FRAGMENTO:
---

En el caso de los padres de familia es ideal para calmar las incomodidades producidas por las inclemencias climáticas, cumpliendo el doble propósito de tomar una golosina y un tranquilizador refrigerante, que no merma en mucho el ya castigado bolsillo del guatemalteco, o simplemente es un elemento pacificador del niño inquieto, mientras se espera o se observa el paso del Nazareno de Candelaria, en los alrededores del parque San Sebastián.

Es el postre ideal pues gastronómicamente, incluye todos los ingredientes necesarios para ser catalogado ya como tal, pues limpia el paladar, es refrescante del gusto, ligero y estimulante para la digestión, siendo el final idóneo después del improvisado almuerzo frente a Catedral Metropolitana, luego de observar a las 12:00 en punto del Viernes Santo el sudor del “Patrón Jurado de la Ciudad”, que parece escurrir de su frente ensangrentada al vaivén de Señor Peque de Mons. José Santa Maria y Vigil .

---

Ítems de cuestionario basados en gráficos
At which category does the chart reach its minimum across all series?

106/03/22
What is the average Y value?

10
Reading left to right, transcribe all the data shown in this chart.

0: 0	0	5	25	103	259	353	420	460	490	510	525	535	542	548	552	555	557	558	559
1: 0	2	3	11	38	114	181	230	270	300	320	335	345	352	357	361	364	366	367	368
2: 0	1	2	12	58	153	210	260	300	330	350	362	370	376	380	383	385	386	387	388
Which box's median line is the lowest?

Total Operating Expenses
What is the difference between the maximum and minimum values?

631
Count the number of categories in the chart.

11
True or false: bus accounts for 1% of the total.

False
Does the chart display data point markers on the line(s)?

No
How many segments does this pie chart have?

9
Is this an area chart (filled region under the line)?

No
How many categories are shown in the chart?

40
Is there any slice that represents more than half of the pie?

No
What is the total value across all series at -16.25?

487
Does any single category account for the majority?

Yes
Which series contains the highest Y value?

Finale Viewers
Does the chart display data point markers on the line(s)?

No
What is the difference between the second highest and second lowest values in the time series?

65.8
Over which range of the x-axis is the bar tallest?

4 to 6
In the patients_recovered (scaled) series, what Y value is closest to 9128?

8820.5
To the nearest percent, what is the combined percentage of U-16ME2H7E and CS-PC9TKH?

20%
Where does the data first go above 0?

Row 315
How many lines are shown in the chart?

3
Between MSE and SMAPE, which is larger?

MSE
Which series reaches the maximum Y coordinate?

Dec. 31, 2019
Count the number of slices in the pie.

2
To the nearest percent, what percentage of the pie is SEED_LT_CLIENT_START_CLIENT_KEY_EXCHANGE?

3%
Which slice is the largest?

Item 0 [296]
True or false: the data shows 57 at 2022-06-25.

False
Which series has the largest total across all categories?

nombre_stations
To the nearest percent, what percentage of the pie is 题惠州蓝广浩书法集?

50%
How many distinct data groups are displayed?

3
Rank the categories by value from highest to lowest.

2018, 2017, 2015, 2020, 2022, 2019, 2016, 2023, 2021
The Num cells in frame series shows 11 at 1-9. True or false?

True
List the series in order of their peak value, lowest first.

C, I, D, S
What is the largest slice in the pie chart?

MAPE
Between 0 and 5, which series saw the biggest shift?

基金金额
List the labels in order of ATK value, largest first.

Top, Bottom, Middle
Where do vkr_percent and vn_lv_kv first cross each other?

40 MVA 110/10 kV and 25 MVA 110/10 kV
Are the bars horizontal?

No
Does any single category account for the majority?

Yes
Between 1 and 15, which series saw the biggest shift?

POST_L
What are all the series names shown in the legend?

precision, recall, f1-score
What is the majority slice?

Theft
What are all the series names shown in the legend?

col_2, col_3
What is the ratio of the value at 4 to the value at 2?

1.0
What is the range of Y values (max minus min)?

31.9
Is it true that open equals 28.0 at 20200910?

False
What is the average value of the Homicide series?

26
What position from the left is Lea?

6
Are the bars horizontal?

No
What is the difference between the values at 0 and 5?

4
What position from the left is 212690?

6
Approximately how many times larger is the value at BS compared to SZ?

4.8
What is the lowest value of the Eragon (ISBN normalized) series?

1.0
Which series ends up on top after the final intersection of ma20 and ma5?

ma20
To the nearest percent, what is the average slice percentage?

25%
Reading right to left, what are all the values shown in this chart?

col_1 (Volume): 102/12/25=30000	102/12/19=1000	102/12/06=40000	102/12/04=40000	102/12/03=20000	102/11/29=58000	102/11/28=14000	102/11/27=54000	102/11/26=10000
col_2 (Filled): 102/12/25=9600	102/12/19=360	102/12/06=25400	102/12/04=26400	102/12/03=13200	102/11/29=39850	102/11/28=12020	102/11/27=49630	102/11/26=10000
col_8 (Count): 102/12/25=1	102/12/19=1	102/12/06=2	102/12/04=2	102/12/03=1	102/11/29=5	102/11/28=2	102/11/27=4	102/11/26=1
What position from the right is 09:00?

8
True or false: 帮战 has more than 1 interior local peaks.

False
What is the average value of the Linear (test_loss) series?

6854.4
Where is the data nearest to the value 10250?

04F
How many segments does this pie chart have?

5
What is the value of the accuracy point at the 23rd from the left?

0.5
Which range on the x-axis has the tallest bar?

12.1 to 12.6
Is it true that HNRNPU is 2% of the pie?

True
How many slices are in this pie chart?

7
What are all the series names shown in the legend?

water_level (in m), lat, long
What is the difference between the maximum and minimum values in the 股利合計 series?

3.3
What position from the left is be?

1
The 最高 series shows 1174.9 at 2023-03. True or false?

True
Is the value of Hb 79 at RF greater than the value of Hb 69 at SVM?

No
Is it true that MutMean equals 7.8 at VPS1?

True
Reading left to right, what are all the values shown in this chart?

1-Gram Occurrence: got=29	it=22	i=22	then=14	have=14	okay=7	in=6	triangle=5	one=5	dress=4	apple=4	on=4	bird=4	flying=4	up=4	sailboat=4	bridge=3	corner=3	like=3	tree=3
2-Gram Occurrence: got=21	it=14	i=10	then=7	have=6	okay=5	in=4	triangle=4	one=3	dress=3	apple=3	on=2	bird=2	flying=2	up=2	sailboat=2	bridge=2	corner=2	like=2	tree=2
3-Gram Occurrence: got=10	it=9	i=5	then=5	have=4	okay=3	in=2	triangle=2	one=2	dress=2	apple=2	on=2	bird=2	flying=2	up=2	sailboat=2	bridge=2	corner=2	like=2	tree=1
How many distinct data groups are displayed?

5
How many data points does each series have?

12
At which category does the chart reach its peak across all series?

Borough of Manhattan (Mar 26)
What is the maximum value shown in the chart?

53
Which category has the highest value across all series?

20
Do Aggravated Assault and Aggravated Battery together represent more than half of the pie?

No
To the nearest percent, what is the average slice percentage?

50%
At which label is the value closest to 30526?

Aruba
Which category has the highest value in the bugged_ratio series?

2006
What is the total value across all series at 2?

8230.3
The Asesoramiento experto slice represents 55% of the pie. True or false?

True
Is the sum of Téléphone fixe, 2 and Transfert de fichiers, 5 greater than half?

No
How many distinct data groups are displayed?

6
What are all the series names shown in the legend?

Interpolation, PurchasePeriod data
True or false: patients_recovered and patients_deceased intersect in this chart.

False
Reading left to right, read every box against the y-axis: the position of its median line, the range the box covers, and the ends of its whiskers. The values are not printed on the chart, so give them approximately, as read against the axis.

---

TAREAS:
a – Según el fragmento sobre el postre, ¿a qué hora del Viernes Santo se observa el sudor del "Patrón Jurado de la Ciudad"?
b – Continúa el fragmento sobre el postre a partir de su última oración.
Los datos no guardan relación con el fragmento.

RESPUESTAS:
a – A las 12:00 en punto.

b –
Los elementos para consumirla fungen como instrumentos improvisados, en alarde al ingenio chapín, como la pajilla que se usa de apuntador para señalar los elementos de un anda procesional, nunca falta el niño que la usa como improvisada batuta que guía y dirige a una banda musical imaginaria o de improvisado clarinete; que lo vuelve un consumado filarmónico, e incluso los más adentrados en años y conocimientos, lo vuelven una batuta real al escuchar Dios Mío de Don José Dolores Fuentes; las bolsitas y vasos que en algún momento contuvieron la misma, se vuelven en improvisados féretros de los restos de alguna efímera alfombra que, en ocasiones, más que un recuerdo es una reliquia para algunos, porque Jesús paso sobre ella, mas de algún devoto cargador y maestro “alfombrero” del barrio moderno, a recurrido al “reciclaje de vasos” de granizadas, que sirven en las ventosas noches del viernes mas santo de todos los viernes, como pantallas improvisadas, evitando se extinga la llama de las veladoras, que señalan el camino del relicario que porta hacia al momentáneo sepulcro al Cristo del Amor y que a su vez guían el rió de lagrimas de la Madre Dolorosa.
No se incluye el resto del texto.